▶ _TAREA_
Traduce al inglés esta oración del texto del documento: "Fui en busca del libro por el premio, porque aún quedan galardones que merecen nuestro respeto y editoriales capaces de ofrecernos lo mejor."

▶ _TEXTO DEL DOCUMENTO_
===
Los recuerdos de la protagonista, los silencios familiares que pretende completar, la casa, el jardín, el aguacate, los amigos, la juventud de los padres. El intento de viajar a Montevideo, como si se pudiera viajar al pasado para hablar con los muertos y que nos cuenten una vez más las historias que ya nadie nos cuenta

3/12/2018 - 

VALÈNCIA. Fui en busca del libro por el premio, porque aún quedan galardones que merecen nuestro respeto y editoriales capaces de ofrecernos lo mejor. Recordaba vagamente el título y el argumento, un sintagma escuchado a lo largo de la mañana y, de nuevo, ese espacio mítico del Uruguay. Esas pistas me habrían de llevar hacia ese nombre: María Tena, la escritora madrileña que había pasado su infancia entre Dublín y Montevideo, circunstancia enigmática, y de la cual no había leído nada.

Abrí el libro en el coche y entre los epígrafes, junto a John Updike y Virginia Woolf, aparecía una sentencia de Antonio Machado que era tan bella y tan sencilla que sonaba incontestable: “solo recuerdo la emoción de las cosas”. Y en la portada, una mujer de ojos grandes miraba al lector de costado, con una mueca que a primera vista parecía una sonrisa, pero que en realidad no lo era. Collar de perlas. Vestido de damasco. Melena rubia. A la izquierda un hombre con los ojos cerrados. Tras ella, a la derecha, otro hombre con la mano apoyada en el mentón, observando divertido la escena, camisa blanca, pajarita y aire antiguo.
===
▶ _EXTRACTOS DE ÍTEMS_
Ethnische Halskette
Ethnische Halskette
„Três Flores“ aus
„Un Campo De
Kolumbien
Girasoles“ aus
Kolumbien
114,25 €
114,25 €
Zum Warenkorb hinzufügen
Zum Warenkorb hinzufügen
===
▶ _RESULTADO_
I went looking for the book because of the prize, because there are still awards that deserve our respect and publishers capable of offering us the best.